Creative warm-up: Freewrite in an unusual shape across the page

Pre-pomodoro: What do you plan to work on?

Anita : A sabbatical grant application

Lynne: Still working on a blog post about assessing participation

Phil: A technical monograph on a nz native plant

Vicky: Going over my vivid verbs and accelerate

James: Continuing with results section started in CC Be dramatic

Post-Pomodoro: What is one thing you achieved?

Amy: I wrote an outline and a to-do list

Anita: A title and outline of budget items - the easy bits.

James: I pulled a paragraph apart (in the spirit of moving, we could say I disassembled it).
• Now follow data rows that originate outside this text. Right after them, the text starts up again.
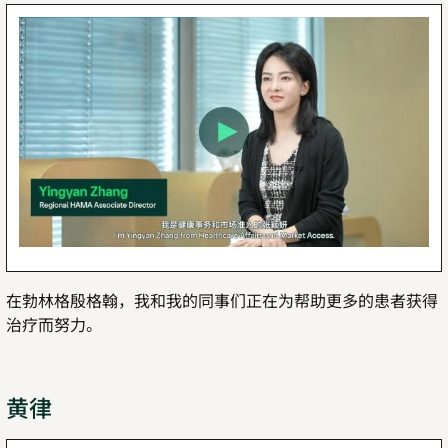
在勃林格殷格翰，我和我的同事们正在为帮助更多的患者获得
治疗而努力。
黄律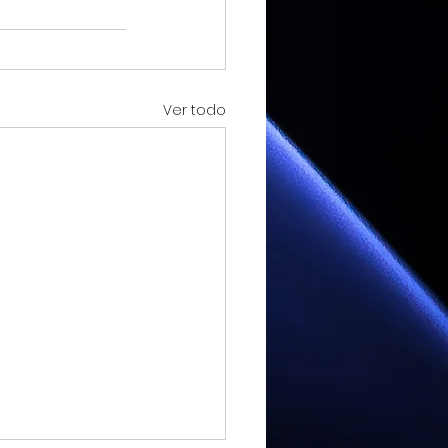
Ver todo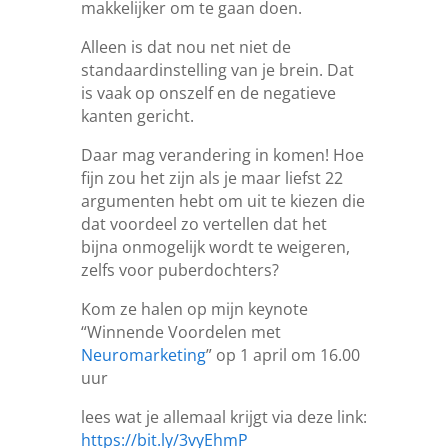
makkelijker om te gaan doen.
Alleen is dat nou net niet de
standaardinstelling van je brein. Dat
is vaak op onszelf en de negatieve
kanten gericht.
Daar mag verandering in komen! Hoe
fijn zou het zijn als je maar liefst 22
argumenten hebt om uit te kiezen die
dat voordeel zo vertellen dat het
bijna onmogelijk wordt te weigeren,
zelfs voor puberdochters?
Kom ze halen op mijn keynote
“Winnende Voordelen met
Neuromarketing
” op 1 april om 16.00
uur
lees wat je allemaal krijgt via deze link:
https://bit.ly/3vyEhmP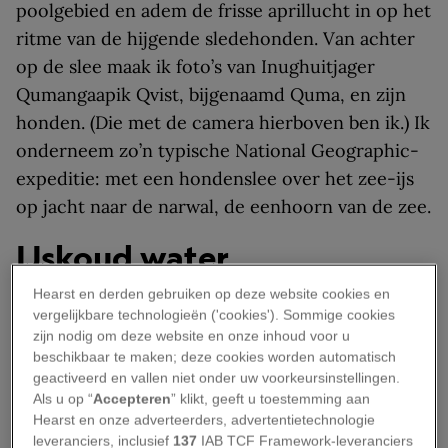
poolgebied en adem de frisse aprillucht in op het
ritme van de hijgende sledehonden. Van achter
op de slee maak ik foto’s van Inughuitjager
Qumangaapik Qvist, bijgenaamd Quma, en zijn
honden. (Die met de camera hierboven ben ik.) Ik
onderneem zo’n typische National Geographic-
expeditie: met een hondenslee over het zee-ijs
op jacht naar de narwal, de eenhoorn van de zee.
IJskoud water
Hearst en derden gebruiken op deze website cookies en
Al weken zoeken we in het Inglefieldfjord naar
vergelijkbare technologieën ('cookies'). Sommige cookies
de grens tussen het ijs en het water. Pas na vijf
zijn nodig om deze website en onze inhoud voor u
beschikbaar te maken; deze cookies worden automatisch
weken vinden we eindelijk een klein stuk open
geactiveerd en vallen niet onder uw voorkeursinstellingen.
water. Om te zien hoe sterk het ijs is, port Quma
Als u op “
Accepteren
” klikt, geeft u toestemming aan
erin met een zware paal. De bovenste laag blijkt
Hearst en onze adverteerders, advertentietechnologie
leveranciers, inclusief
137
IAB TCF Framework-leveranciers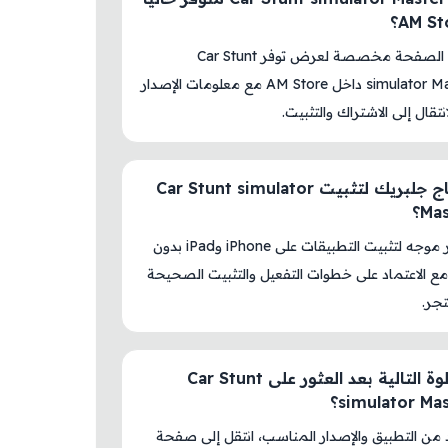
نعم، هذه الصفحة مخصصة لعرض توفر Car Stunt
simulator Master 3D داخل AM Store مع معلومات الإصدار
نتقال إلى الاشتراك والتثبيت.
هل أحتاج جلبريك لتثبيت Car Stunt simulator
Ma؟
لا، المتجر موجه لتثبيت التطبيقات على iPhone وiPad بدون
ع الاعتماد على خطوات التفعيل والتثبيت الصحيحة
جر.
ما الخطوة التالية بعد العثور على Car Stunt
simulator Ma؟
د من التطبيق والإصدار المناسب، انتقل إلى صفحة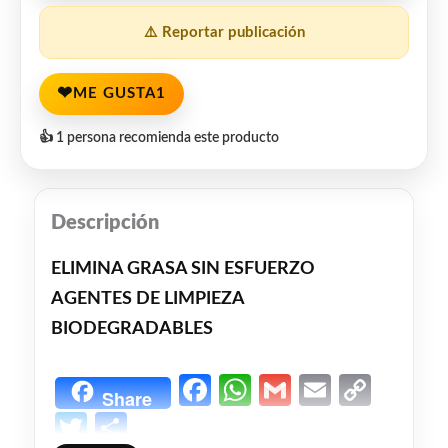
⚠️ Reportar publicación
❤
ME GUSTA
1
👍 1 persona recomienda este producto
Descripción
ELIMINA GRASA SIN ESFUERZO
AGENTES DE LIMPIEZA
BIODEGRADABLES
Facebook
WhatsApp
Gmail
Email
Copy
Share
Link
Twitter
Share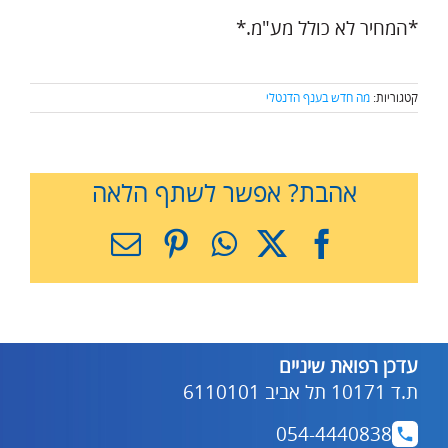
*המחיר לא כולל מע"מ.*
קטגוריות:
מה חדש בענף הדנטלי
אהבת? אפשר לשתף הלאה
X
Facebook
WhatsApp
Pinterest
כתובת
דואר
אלקטרוני
עדכן רפואת שיניים
ת.ד 10171 תל אביב 6110101
054-4440838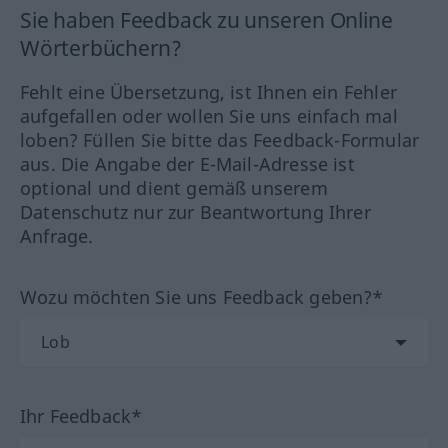
Sie haben Feedback zu unseren Online
Wörterbüchern?
Fehlt eine Übersetzung, ist Ihnen ein Fehler
aufgefallen oder wollen Sie uns einfach mal
loben? Füllen Sie bitte das Feedback-Formular
aus. Die Angabe der E-Mail-Adresse ist
optional und dient gemäß unserem
Datenschutz nur zur Beantwortung Ihrer
Anfrage.
Wozu möchten Sie uns Feedback geben?*
Ihr Feedback*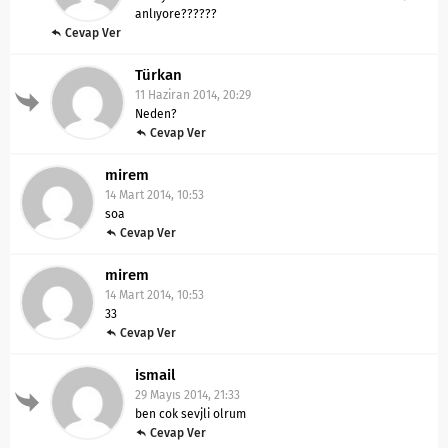
anlıyore??????
Cevap Ver
Türkan
11 Haziran 2014, 20:29
Neden?
Cevap Ver
mirem
14 Mart 2014, 10:53
soa
Cevap Ver
mirem
14 Mart 2014, 10:53
33
Cevap Ver
ismail
29 Mayıs 2014, 21:33
ben cok sevjli olrum
Cevap Ver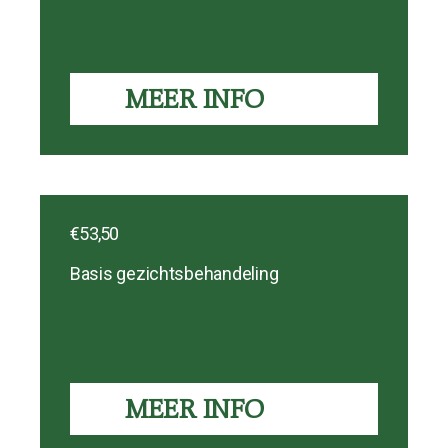
MEER INFO
€53,50
Basis gezichtsbehandeling
MEER INFO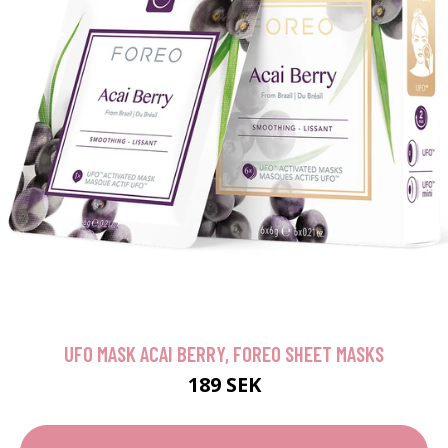
UFO MASK ACAI BERRY, FOREO SHEET MASKS
189 SEK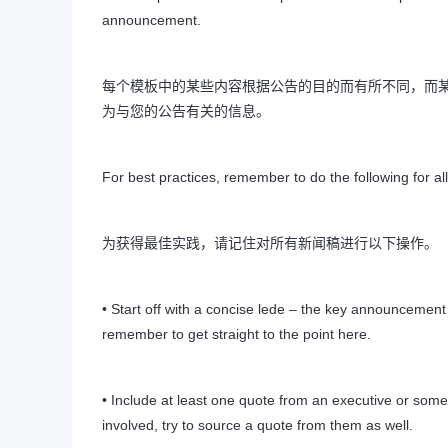
announcement.
每个模板中的某些内容根据公告的目的而有所不同，而某
为与您的公告有关的信息。
For best practices, remember to do the following for al
为获得最佳实践，请记住对所有新闻稿进行以下操作。
• Start off with a concise lede – the key announcemen
remember to get straight to the point here.
• Include at least one quote from an executive or someo
involved, try to source a quote from them as well.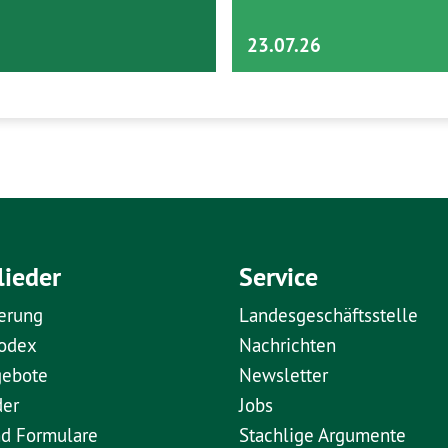
23.07.26
lieder
Service
erung
Landesgeschäftsstelle
kodex
Nachrichten
gebote
Newsletter
der
Jobs
nd Formulare
Stachlige Argumente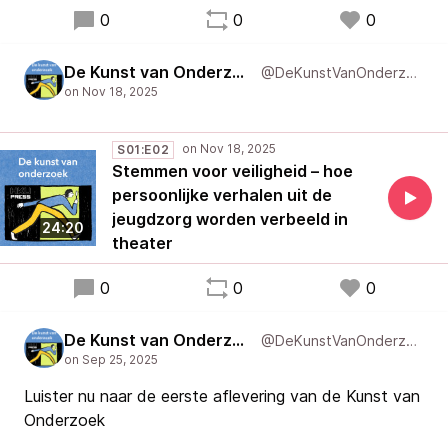
0
0
0
De Kunst van Onderzoek
@DeKunstVanOnderzoek
S01:E02
Stemmen voor veiligheid – hoe
persoonlijke verhalen uit de
jeugdzorg worden verbeeld in
24:20
theater
0
0
0
De Kunst van Onderzoek
@DeKunstVanOnderzoek
Luister nu naar de eerste aflevering van de Kunst van
Onderzoek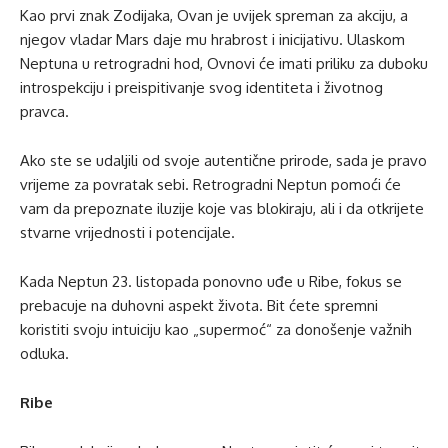
Kao prvi znak Zodijaka, Ovan je uvijek spreman za akciju, a
njegov vladar Mars daje mu hrabrost i inicijativu. Ulaskom
Neptuna u retrogradni hod, Ovnovi će imati priliku za duboku
introspekciju i preispitivanje svog identiteta i životnog
pravca.
Ako ste se udaljili od svoje autentične prirode, sada je pravo
vrijeme za povratak sebi. Retrogradni Neptun pomoći će
vam da prepoznate iluzije koje vas blokiraju, ali i da otkrijete
stvarne vrijednosti i potencijale.
Kada Neptun 23. listopada ponovno uđe u Ribe, fokus se
prebacuje na duhovni aspekt života. Bit ćete spremni
koristiti svoju intuiciju kao „supermoć“ za donošenje važnih
odluka.
Ribe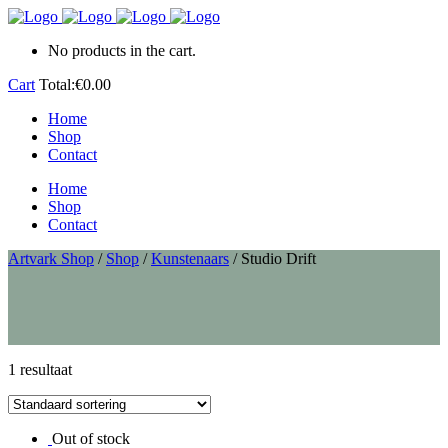
No products in the cart.
Cart
Total:
€
0.00
Home
Shop
Contact
Home
Shop
Contact
Artvark Shop
/
Shop
/
Kunstenaars
/
Studio Drift
1 resultaat
Out of stock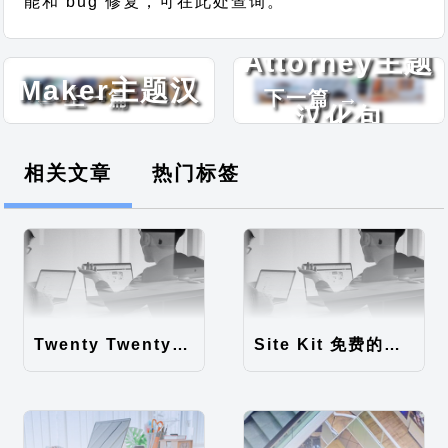
能和 bug 修复，可在此处查询。
Agency
Attorney主题
Maker主题汉
← 上一篇
下一篇 →
汉化包
化包
相关文章
热门标签
Twenty Twenty-Five 免费的WordPress内容主题
Site Kit 免费的WordPress数据统计插件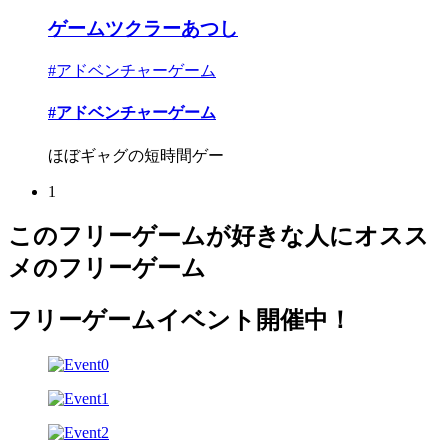
ゲームツクラーあつし
#アドベンチャーゲーム
#アドベンチャーゲーム
ほぼギャグの短時間ゲー
1
このフリーゲームが好きな人にオスス
メのフリーゲーム
フリーゲームイベント開催中！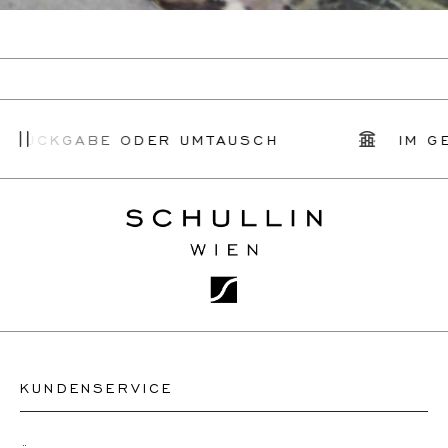
RÜCKGABE ODER UMTAUSCH
IM GES
KUNDENSERVICE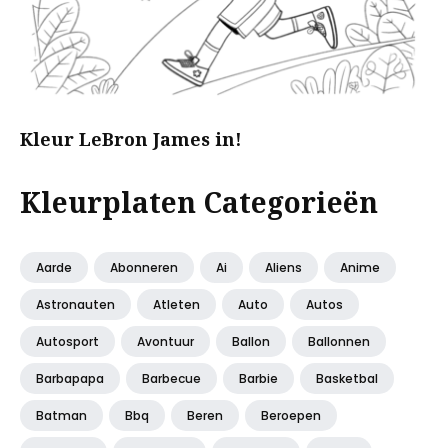
Kleur LeBron James in!
Kleurplaten Categorieën
Aarde
Abonneren
Ai
Aliens
Anime
Astronauten
Atleten
Auto
Autos
Autosport
Avontuur
Ballon
Ballonnen
Barbapapa
Barbecue
Barbie
Basketbal
Batman
Bbq
Beren
Beroepen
And while it is lying on the garage floor, I am now ready to rebuild it.

WINDOWS: Please tell us one thing that you noticed, thought about, or learned

Vicky: I suggested to my students that if they are stuck on their writing, try writing by hand -- the sound of the penny dropping echoed around the classroom. They are so used to reading and writing on a screen that they don't even consider writing by hand. Check out https://barbihoneycutt.com/blogs/barbis-blog/how-to-get-students-to-read-the-give-one-get-one-strategy
I also set questions in class relating to the reading that my students work on in groups, therefore there's a bit of peer pressure to do the reading

James: Famously, Socrates thought that writing might lead to the end of civilisation. Which makes you realise that we can think of all these things as different ‘technologies’ that mediate how we think, communicate etc.